1 Introduction

France's nuclear waste repository is located 500 meters underground within a Callovo-Oxfordian clay formation, which acts as a natural barrier for containment [1]. The repository is further protected by engineered barriers, such as MX80 bentonite plugs, which are designed to seal the repository [2]. However, due to the expected significant production of hydrogen within the repository, this gaseous phase could modify the flows and mechanical conditions of the rock and bentonite plugs and therefore potentially impact the transport of radionuclides [3]. The aim of this study was to investigate the properties of gas migration in a water-saturated bentonite-based material.

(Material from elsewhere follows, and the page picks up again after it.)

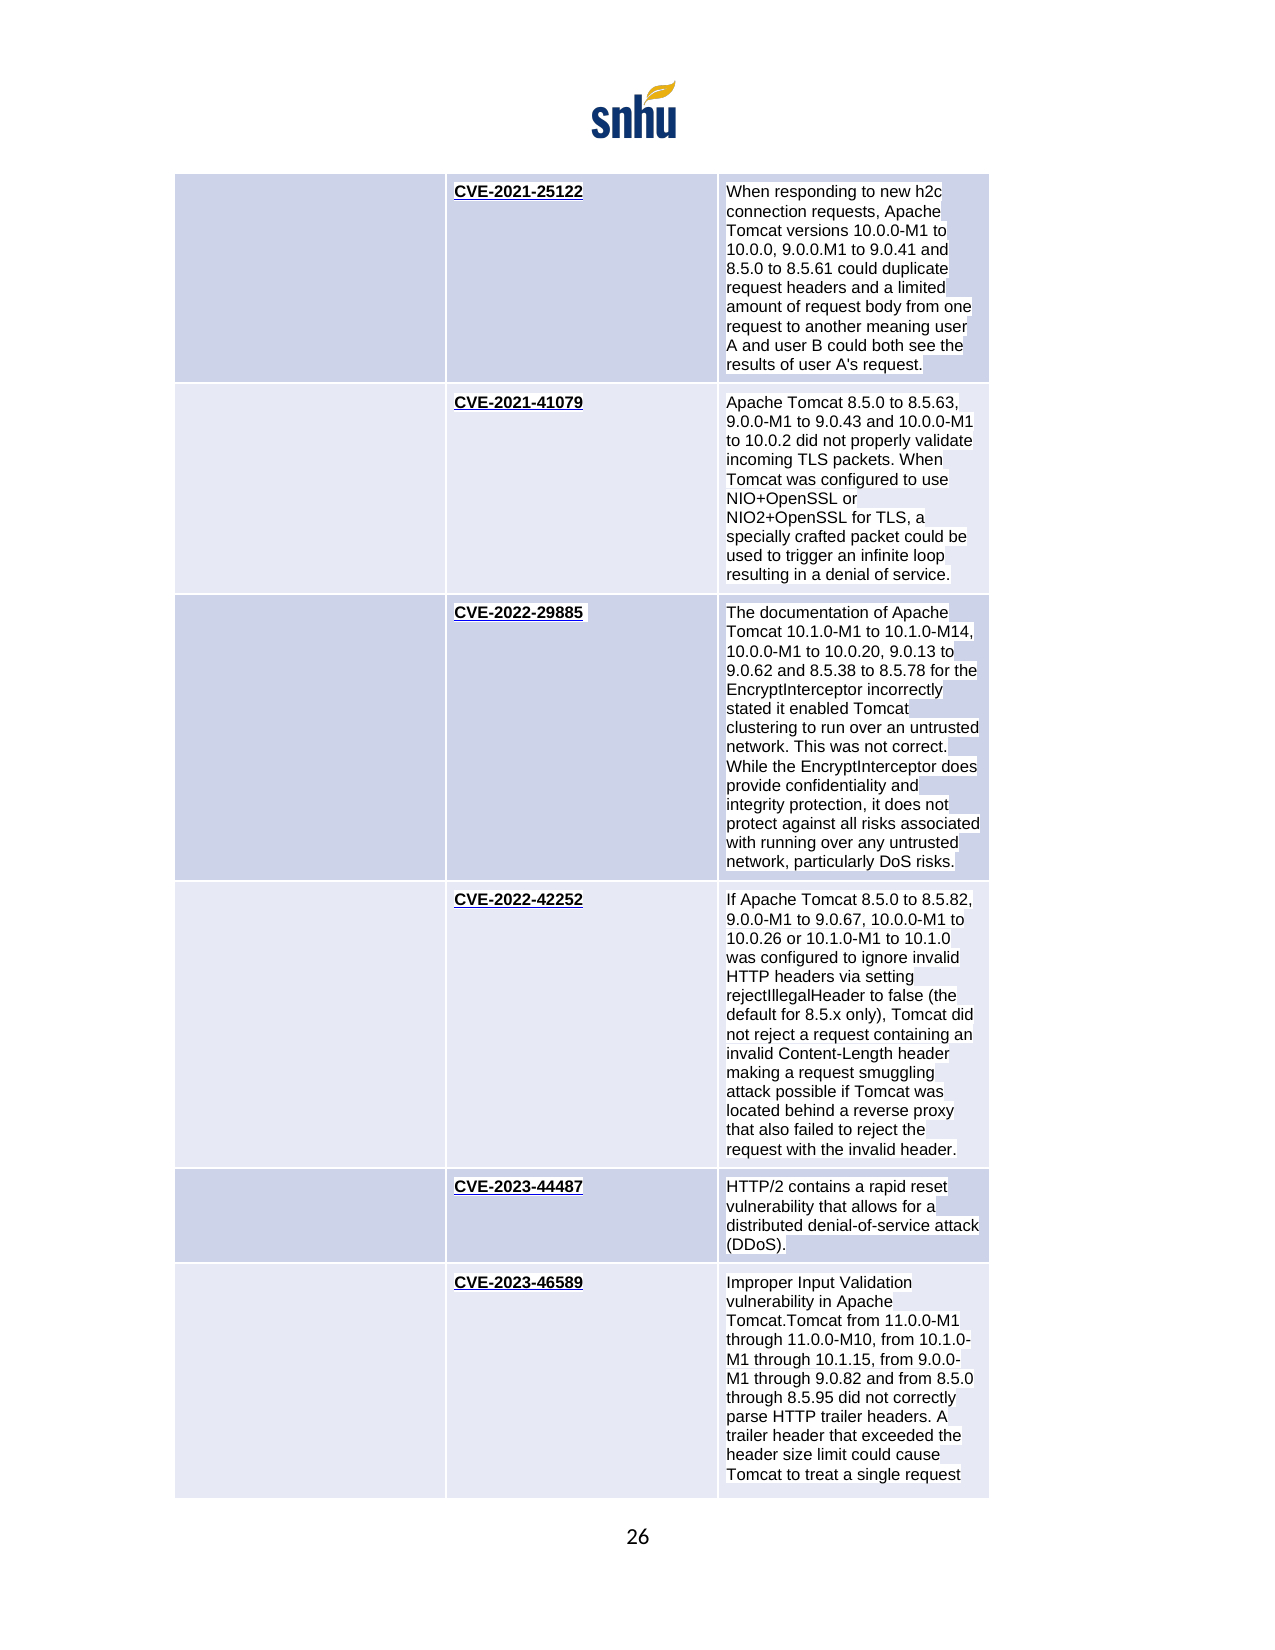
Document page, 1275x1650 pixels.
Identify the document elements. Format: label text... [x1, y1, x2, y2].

For that, laboratory-scale experiments were conducted for gas injection in constant-volume cell filled with saturated MX80. X-ray computed microtomography (x-ray µCT) was used to analyse the microstructure and identify the preferential pathways for gas migration within the material.

2 Materials and Methods

The experimental setup involved using an X-ray transparent constant volume cell with dimensions of 22.8 mm in diameter and 22.1 mm in height. The cell was filled with MX80 bentonite prepared at a dry density of 1.4 g/cm3 and an initial degree of saturation of 4.37%. The MX80 sample was subjected to long-term hydration under low-pressure conditions. After the hydration stage, nitrogen gas was injected into the (saturated) specimen at controlled pressures ranging from 0.25 to 3 MPa. At regular intervals, the specimen was subjected to X-ray µCT imaging scans to monitor and observe changes in the microstructure occurring within the specimen over time.

3 Results

Preliminary results of this study indicate that gas breakthrough occurred after 30 days of injection, when the pressure reached 3 MPa. The measured gas permeability was 9.74.10-20 m2. 3D X-ray µCT images obtained at the end of gas injection showed the development of a network of porosity and microcracks, allowing the gas the migration of gas within the sample.